Il a tourné véner, il est bien mixé, c’est un morceau qui sonne bien. C’est Fonky Flav qui s’occupe d’eux et qui m’a contacté. Je me disais que ça allait être cool, tranquille. Puis quand on m’a envoyé le mix, putain, j’étais choqué. C’est la première fois que je capte l’importance du mix sur un morceau, ça le rend super riche, totalement fluide, hyper radio. En Belgique, c’est le truc qui tourne le plus en radio. Je suis le rappeur belge le plus écouté en radio grâce à ça. Il y a ma soeur (Angèle), qui est la plus écoutée en Belgique et moi le deuxième avec ce truc-là, on est refait (rires).

Il y a quasiment toute la scène belge qui s’est retrouvée sur la B.O du film Tueurs. Vous avez l’air assez proches, la ville de Bruxelles y est pour quelque chose ?
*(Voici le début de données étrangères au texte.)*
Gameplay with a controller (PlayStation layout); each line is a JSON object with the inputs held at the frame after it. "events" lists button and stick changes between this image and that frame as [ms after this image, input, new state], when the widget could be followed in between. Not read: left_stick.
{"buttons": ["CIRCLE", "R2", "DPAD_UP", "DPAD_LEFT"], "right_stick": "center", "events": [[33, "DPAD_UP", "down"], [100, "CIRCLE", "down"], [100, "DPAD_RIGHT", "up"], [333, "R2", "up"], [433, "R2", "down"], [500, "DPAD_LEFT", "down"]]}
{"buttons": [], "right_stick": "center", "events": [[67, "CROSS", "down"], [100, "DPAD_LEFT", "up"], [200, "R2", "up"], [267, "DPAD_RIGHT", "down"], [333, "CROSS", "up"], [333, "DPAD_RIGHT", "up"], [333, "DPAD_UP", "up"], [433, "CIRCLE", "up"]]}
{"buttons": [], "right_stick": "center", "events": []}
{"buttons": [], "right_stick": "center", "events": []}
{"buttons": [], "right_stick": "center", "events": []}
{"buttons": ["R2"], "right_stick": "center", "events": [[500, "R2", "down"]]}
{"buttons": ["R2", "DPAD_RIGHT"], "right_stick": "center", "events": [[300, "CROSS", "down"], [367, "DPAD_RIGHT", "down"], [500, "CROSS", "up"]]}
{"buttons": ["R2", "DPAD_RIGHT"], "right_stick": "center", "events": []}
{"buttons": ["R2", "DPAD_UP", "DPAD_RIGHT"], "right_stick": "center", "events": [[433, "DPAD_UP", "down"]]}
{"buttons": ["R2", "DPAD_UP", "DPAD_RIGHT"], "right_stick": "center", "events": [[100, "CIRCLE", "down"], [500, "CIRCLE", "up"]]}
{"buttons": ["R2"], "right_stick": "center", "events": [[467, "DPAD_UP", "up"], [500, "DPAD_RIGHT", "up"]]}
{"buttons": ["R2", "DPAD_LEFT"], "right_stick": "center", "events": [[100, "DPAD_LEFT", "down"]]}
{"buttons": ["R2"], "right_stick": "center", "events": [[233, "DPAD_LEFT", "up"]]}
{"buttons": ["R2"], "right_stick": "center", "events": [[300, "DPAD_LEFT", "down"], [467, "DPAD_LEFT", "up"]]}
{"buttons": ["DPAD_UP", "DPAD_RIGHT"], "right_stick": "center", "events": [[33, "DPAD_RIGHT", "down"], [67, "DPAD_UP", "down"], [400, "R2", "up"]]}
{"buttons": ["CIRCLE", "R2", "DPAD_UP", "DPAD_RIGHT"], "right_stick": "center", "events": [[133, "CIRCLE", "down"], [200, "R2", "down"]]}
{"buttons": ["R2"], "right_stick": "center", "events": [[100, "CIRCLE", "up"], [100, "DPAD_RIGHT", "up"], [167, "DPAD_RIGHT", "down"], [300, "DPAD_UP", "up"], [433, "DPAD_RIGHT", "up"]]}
Un tel film, une production de cette envergure, ça fait plaisir d’être invité à participer au truc. Je ne te cache pas qu’à la première vision du film, ça ne m’a pas forcément inspiré. Et puis le fait de voir tous les autres qui étaient chauds, ça m’a motivé. C’est ça qu’il faut retenir, dans cette équipe de rappeurs, tout le monde est de bonne volonté. Damso, malgré tout ce qu’il a à faire, il s’est montré disponible. C’est du cinéma Belge, donc ça fait plaisir de pouvoir mettre en avant notre truc. Bruxelles, c’est hyper ramifié. Ce n’est pas entouré d’une banlieue, il y a des quartiers pauvres ou riches de partout. Tu peux être chez les geois-bour, juste après tu te retrouves dans un quartier hyper dangereux, puis tu fais 30 mètres et t’es chez les vieux. La ville impacte sur notre façon de penser et de voir les choses.

C’est sûr qu’avec ma manière d’écrire, si je m’aventure vers des sujets qui tournent autour du gangstérisme, je vais être influencé par Tarantino

François Troukens, le réalisateur du film, m’avait confié que t’étais le Tarantino du rap belge. T’es ok avec la comparaison ?

François c’est un O.G et p*tain ça me fait plaisir ! Quentin Tarantino pour moi c’est une référence, c’est le plus gros quand tu parles gangsters, violence, sang qui coule, etc. Pour moi, c’est le meilleur dans plein de catégories : meilleur cinéma américain, meilleur cinéma de gangsters, meilleur dans la photo… C’est facile à dire, car ce n’est pas un petit réalisateur qui fait ses trucs en scred. C’est un Dieu ! C’est sûr qu’avec ma manière d’écrire, si je m’aventure vers des sujets qui tournent autour du gangstérisme, je vais être influencé par Tarantino. Je suis fier que François Troukens l’ait remarqué.

Pour terminer, t’as toujours sujet aux acouphènes ?

Bien sûr, les acouphènes, c’est toute ta vie. A l’instant où on parle ça siffle et ça continuera à siffler jusqu’à ma mort. C’est quelque chose d’irréversible et je veux contribuer à la recherche pour changer ça. Je n’ai pas envie de mettre de la maille nulle part, je ne suis pas un Picsou. Si je peux aider par une influence sur les réseaux sociaux ou par les tunes, je le ferais. Je peux faire de gros festivals, mais je peux aussi aller faire des concerts avec des baffles pourries dans mon ancienne école, pour faire plaisir aux gamins. Je ne suis pas vraiment focus sur la tune, gérer l’argent ce n’est pas mon délire. Autant le mettre là-dedans.